Over the years, the relationship between Iraq and Canada has been strengthened as Canada committed over $2 billion in restorative aid to reconstruct Iraqi territory destroyed by the Islamic State. However, the relationship was compromised when Canada provided substantial training and financial assistance to Kurdish Peshmerga fighters, an anti-government coalition, to battle Islamic State jihadis in 2014. This move almost cost Canada its relationship with Iraq and, ultimately, forced Candian officials to retract support for Kurds in order to restore friendly relations with the Iraqi government. Although the intent of Canada was to battle terrorism, the support for the Kurds was done without input from the Iraqi government. Since then, Canada has supported a united Iraq and insisted on building a strong central government in Baghdad. In order to prevent further deterioration in Canada-Iraq relations, Canada must cooperate with all the parties approved by the government of Iraq as they are reforming their military and security apparatus.

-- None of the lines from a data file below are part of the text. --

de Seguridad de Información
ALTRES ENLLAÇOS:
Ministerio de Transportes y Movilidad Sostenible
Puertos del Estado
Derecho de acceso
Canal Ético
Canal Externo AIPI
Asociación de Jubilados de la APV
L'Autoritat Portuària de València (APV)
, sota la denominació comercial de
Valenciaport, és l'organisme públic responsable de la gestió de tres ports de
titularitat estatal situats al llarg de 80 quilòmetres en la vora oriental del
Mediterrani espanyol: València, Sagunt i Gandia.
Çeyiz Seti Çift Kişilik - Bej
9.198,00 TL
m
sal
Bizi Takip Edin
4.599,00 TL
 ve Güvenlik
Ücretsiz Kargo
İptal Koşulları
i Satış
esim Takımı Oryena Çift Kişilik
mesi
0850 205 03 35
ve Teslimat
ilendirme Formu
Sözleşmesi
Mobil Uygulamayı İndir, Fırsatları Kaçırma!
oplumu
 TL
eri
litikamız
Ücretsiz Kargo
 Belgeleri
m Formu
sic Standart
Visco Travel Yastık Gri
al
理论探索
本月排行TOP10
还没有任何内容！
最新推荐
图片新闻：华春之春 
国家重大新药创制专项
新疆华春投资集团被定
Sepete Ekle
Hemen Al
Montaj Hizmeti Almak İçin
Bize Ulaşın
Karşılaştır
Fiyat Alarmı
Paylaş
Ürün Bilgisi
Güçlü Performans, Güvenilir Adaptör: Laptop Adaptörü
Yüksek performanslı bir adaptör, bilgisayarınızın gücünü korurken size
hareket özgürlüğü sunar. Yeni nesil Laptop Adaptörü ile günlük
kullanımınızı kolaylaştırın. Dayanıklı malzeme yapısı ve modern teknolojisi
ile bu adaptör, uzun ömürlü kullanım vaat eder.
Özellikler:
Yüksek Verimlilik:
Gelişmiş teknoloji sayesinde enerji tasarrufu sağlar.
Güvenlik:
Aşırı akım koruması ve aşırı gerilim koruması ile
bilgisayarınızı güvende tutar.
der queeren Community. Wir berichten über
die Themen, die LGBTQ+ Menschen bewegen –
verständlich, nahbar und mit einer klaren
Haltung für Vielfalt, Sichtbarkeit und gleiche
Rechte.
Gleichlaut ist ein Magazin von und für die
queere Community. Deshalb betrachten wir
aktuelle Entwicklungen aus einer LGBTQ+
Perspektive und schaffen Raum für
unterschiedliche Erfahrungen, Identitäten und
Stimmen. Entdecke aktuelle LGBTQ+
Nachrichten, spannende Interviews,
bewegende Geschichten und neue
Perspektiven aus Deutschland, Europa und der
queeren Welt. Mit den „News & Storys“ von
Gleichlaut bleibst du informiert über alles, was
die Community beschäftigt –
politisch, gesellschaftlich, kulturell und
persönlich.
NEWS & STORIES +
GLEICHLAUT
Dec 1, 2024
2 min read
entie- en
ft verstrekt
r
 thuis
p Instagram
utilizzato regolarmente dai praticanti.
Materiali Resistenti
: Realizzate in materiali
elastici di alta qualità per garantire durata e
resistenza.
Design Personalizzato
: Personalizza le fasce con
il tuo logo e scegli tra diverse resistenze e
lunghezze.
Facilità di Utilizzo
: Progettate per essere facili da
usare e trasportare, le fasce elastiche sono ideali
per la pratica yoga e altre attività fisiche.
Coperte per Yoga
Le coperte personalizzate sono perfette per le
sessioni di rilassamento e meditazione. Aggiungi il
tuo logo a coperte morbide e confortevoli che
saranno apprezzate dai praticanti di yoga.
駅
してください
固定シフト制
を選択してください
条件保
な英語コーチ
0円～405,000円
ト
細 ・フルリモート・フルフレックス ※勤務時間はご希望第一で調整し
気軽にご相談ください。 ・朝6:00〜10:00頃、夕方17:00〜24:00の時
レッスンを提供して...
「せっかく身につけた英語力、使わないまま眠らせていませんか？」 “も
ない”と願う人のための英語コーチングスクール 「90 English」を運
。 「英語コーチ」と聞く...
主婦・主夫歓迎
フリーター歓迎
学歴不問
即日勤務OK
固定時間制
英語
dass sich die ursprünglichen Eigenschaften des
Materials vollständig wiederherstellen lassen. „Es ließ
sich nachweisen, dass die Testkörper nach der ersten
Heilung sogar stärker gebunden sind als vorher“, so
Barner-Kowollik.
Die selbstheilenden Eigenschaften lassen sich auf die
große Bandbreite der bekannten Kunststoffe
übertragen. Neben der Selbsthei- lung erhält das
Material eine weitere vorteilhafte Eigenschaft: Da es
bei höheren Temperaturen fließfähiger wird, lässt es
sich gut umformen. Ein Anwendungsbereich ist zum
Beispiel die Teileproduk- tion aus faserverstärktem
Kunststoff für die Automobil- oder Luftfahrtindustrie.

Despite past border conflicts and previous agitations, the Iran-Iraq relationship is long-standing and it was reinforced after Iran managed to fill the political vacuum left by Saddam Hussein’s ousting. Since 2003, Iran has fostered Iraq’s nascent institutions by urging its closest allies – Badr, the Islamic Supreme Council of Iraq (ISCI), Dawa and the Sadrists to participate in politics. These Shi’ite parties dominate the state and extend Iranian soft power in Iraq’s military, social, and religious institutions. As such, Canada cannot ignore their political salience and power. There is little reason to believe that Iran will lose its influential position in Iraq. In fact, the recent integration of PMF signals the growing closeness between Iran and Iraq. As part of the NMI, Canada needs to address Iran’s position in the PMF and Iraq must facilitate this understanding.
In May, Abdul-Mahdi promised to send a delegation to the US and Iran to “help end tensions between the two countries” adding that Iraq remains neutral in the conflict. As Canada and Iran do not have diplomatic relations Iraq can play a mediatory role to open a channel of communication between Canada and Iran. Abdul-Mahdi has repeatedly stressed that Iraq has good relations with both Western countries and Iran and has “no desire in fighting a war.” In this vein, it is in Iraq’s best interest to help establish a diplomatic channel between Iran and Canada. A senior Iraqi diplomat, under the condition of anonymity, said: “Iraq would be ready to mediate between Iran and Canada but they have to agree to negotiate first.” If Canada is serious about capacity building and maintaining good relations with Iraq, it should actively seek out communication with all parties with influence in Iraq including Iran. With established communication, the NATO extension can be used wisely and ultimately achieve long term stability in Iraq that goes beyond a year’s commitment.